## [Extrait fourni]
C'est peut-être pas le mieux mais ça me parait simple:
Métro ligne 5 (direction Place d'Italie) jusqu’à Place d'Italie puis ligne 6 (direction Charles de Gaulle Étoile) jusqu’à la Gare Montparnasse. 45/50 minutes de trajet à priori. Un peu tendu niveau temps (sachant qu'il faut peut-être compter 5/10 minutes du train jusqu’au métro donc x2).

Probablement le plus rapide:
ou RER B de Gare du Nord jusqu'à Denfert Rochereau puis ligne 6 du métro (sachant qu'il faudra marcher dans l'interconnexion souterraine (ou à l'extérieure) qui relie la Gare de l'Est à la Gare du Nord (les deux gares sont très proches).

Bon, c'est pas un trajet que je fais et je sais pas si l'interconnexion RER et Métro est chiante (et longue en marche et escaliers) à Denfert.
Bref, c'est une reco mais peut-être voir des reco de canards qui prennent plus le métro/RER que moi.

----------


## DjudjRed

Il me semble que le site de la RATP t'indique la durée estimée des correspondances, notamment quand tu dois te taper la traversée de la station de métro par exemple.
A moins que ça ne soit Google ?

Oui effectivement c'est Maps qui fait ça (il averti bien qu'il y a un souci dimanche avec la ligne 4 mais ne propose pas vraiment d'alternative on dirait)

Edit : j'avais pas vu mais la fermeture est effective entre 5h00 et 12h00 ... en plaçant l'heure de départ dans cette tranche, Google Maps te propose d'autres itinéraires, comme par exemple :
> 3 minutes de marche jusqu'à la ligne 7 (Gare de l'Est)
> tu vas jusqu'à la station Le Peletier 
> 5 minutes de marche pour rejoindre la ligne 12 à la station Notre-Dame-de-Lorette 
> go Gare Montparnasse.
Temps estimé à 30 min dont 10 min de marche. En prenant la marge pour les métros et la marche à pied avec le gamin, on va dire entre 35 et 45 min quoi.

Si t'aimes pas marcher y a aussi l'enchainement des lignes 7(jusqu'à Opéra) /8(jusqu'à Invalides) /13(jusqu'à Montparnasse) pareil environ 30 min.

----------


## Came Yon

Ouais c'est chaud sans la ligne 4.
Moi je tenterai RER B - ligne 6, ça a l'air le plus jouable.
Juste pour proposer d'autres alternatives, il ya la ligne de bus 91 qui fait le trajet Gare du Nord - Montparnasse, mais ça doit bien prendre une heure.
Sinon ligne 38 jusqu'à Port Royal puis ligne 91. Ça doit être plus rapide mais faut pas se louper à la correspondance.
L'avantage du bus, c'est que tu arrives plus près de la gare TGV.

----------


## Xan

En fait ça dépend vraiment de la taille de tes valises. Si elles sont trop grosses c'est quasi impossible de les déplacer en même temps que ton gamin si celui-ci en a plein les pattes et refuse de marcher.

## [Items fournis]
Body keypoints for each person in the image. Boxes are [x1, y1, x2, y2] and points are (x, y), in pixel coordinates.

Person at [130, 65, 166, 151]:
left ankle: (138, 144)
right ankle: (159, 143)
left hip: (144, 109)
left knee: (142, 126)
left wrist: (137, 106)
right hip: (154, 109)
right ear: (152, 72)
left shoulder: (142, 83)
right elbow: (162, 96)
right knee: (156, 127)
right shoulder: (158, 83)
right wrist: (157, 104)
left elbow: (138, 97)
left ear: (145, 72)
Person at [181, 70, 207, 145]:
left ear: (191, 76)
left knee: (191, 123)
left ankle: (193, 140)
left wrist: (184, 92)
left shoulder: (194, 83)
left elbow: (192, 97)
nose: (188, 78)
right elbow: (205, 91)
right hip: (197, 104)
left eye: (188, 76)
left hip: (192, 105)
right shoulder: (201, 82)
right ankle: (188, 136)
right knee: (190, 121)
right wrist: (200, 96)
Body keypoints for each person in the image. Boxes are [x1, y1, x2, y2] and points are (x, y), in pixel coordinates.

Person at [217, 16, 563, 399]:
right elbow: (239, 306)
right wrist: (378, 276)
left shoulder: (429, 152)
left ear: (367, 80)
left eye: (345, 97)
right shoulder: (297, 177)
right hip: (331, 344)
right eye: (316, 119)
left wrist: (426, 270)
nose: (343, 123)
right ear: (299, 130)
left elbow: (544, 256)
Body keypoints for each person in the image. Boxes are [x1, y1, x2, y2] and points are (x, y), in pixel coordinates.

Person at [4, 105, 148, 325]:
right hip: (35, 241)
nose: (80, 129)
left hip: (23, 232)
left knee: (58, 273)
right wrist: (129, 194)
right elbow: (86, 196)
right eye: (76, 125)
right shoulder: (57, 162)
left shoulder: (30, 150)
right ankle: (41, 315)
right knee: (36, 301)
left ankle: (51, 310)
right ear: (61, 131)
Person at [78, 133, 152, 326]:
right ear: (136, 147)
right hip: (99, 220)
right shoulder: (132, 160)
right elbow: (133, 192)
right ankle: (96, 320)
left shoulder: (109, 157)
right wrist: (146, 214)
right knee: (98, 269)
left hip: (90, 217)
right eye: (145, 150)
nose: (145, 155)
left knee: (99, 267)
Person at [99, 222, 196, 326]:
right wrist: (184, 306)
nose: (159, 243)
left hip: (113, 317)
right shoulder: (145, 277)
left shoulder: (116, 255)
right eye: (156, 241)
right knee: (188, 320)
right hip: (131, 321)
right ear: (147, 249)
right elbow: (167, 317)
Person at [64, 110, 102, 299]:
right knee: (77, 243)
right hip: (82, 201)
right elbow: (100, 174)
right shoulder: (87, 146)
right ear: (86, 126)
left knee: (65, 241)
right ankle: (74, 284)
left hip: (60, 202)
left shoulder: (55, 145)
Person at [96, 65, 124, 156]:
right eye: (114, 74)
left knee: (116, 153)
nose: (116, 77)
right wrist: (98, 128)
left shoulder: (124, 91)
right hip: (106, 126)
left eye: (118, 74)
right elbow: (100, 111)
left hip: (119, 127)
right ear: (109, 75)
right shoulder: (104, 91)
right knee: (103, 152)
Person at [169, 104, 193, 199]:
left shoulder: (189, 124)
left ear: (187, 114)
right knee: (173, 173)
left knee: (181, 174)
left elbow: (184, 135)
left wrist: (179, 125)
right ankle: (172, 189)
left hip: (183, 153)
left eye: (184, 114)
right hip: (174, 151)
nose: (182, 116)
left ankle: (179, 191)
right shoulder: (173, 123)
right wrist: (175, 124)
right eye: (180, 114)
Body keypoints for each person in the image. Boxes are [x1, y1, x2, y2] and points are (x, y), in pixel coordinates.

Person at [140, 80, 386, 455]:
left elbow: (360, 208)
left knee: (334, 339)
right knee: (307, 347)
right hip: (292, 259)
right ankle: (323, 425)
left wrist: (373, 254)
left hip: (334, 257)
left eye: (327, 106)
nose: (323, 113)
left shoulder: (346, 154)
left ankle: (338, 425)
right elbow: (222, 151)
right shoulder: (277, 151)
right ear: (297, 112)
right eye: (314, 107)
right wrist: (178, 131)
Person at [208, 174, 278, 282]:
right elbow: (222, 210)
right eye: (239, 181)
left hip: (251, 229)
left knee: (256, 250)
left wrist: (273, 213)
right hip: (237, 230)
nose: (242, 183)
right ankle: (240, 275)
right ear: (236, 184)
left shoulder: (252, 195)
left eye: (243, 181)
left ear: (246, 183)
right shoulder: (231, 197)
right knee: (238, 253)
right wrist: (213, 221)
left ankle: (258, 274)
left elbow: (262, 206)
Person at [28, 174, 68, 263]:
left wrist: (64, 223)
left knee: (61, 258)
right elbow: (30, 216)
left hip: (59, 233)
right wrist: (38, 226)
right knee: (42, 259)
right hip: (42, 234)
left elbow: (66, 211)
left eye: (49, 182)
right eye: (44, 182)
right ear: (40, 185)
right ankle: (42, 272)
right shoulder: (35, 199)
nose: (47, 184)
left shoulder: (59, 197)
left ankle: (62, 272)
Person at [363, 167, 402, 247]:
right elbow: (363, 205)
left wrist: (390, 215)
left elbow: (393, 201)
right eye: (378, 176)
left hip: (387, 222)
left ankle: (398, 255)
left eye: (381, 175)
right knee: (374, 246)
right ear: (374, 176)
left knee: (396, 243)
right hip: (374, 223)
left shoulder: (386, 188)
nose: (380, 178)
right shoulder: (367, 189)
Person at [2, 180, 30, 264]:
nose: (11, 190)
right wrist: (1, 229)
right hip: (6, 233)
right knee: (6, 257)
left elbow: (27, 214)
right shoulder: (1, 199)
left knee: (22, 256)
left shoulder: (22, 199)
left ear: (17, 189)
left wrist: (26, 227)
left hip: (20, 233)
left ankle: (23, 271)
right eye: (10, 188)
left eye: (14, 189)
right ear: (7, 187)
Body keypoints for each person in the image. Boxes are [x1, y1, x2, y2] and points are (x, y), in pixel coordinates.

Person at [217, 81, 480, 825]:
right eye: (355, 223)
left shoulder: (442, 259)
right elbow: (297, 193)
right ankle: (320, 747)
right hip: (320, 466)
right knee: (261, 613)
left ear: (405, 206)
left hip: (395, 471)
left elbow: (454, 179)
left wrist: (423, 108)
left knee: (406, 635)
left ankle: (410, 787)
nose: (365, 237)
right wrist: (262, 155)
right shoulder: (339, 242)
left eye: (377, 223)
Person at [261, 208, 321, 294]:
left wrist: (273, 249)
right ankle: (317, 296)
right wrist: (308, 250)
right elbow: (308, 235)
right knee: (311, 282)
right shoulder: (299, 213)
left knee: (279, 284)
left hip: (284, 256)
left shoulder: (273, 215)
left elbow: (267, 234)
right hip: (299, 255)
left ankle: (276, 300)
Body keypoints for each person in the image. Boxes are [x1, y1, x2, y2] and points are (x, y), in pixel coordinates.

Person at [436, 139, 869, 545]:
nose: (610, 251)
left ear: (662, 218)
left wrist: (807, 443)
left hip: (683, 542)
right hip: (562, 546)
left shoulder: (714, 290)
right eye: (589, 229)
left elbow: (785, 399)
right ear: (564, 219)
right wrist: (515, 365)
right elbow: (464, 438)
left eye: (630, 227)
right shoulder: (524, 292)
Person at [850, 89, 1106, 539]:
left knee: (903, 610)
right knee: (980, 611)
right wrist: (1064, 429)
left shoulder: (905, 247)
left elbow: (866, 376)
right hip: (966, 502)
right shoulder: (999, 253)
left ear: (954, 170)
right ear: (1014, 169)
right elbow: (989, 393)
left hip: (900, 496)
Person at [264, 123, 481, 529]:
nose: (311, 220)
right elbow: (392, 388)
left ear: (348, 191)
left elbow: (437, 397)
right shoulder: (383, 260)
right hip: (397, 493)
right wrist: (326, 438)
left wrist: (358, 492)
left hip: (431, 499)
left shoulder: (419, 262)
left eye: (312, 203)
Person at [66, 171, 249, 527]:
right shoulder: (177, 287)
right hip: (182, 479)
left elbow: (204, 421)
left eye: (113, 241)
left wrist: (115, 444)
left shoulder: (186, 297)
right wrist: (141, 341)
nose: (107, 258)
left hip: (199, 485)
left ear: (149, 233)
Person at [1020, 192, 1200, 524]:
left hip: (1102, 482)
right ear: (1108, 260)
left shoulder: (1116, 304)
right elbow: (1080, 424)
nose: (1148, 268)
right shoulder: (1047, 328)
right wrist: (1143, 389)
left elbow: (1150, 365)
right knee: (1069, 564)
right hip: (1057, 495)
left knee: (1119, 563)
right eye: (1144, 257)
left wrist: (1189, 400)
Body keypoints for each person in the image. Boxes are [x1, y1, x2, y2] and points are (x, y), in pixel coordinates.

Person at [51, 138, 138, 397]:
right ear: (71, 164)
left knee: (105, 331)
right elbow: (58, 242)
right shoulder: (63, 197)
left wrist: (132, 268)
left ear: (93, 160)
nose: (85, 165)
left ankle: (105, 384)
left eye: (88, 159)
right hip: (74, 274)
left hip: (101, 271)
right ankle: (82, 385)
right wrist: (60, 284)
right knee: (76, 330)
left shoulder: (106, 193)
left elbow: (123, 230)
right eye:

## [Questions d'étude]
1. Dans l'extrait sur les trajets vers la Gare Montparnasse, quelle ligne de bus fait le trajet Gare du Nord - Montparnasse ?
2. Poursuivez l'extrait sur les trajets vers la Gare Montparnasse à partir de l'endroit où il s'arrête.
Les items forment un matériau distinct de l'extrait.

## [Réponses par consigne]
1. La ligne 91.

2.
Pour les transports en commun les canards dessus ont bien expliqué les possibilités (a chaque fois un peu de marche - ou le bus). La meilleure appli dans paris c'est Citymapper pour checker l'état des transports en commun et calculer le temps que prends un trajet a un instant t.
Ne prends surtout pas un VTC, si tu veux prendre une voiture prends un taxi pour la simple et bonne raison qu'ils peuvent rouler sur les voies de bus ce qui dans Paris change complètement la donne. A ta place je partirais la dessus, en validant l'option taxi en arrivant à la gare en regardant ton gps pour vérifier comment ça roule.

----------


## Augusto Giovanni

Utilise Takkyubin tout simplement.  ::ninja::

----------


## salakis

> Il me semble que ça existe(ra) non ? https://www.google.com/search?q=bois+transparent


Ca s'appelle du papier calque.

----------


## Lazyjoe

> Et après c'est moi qui pinaille.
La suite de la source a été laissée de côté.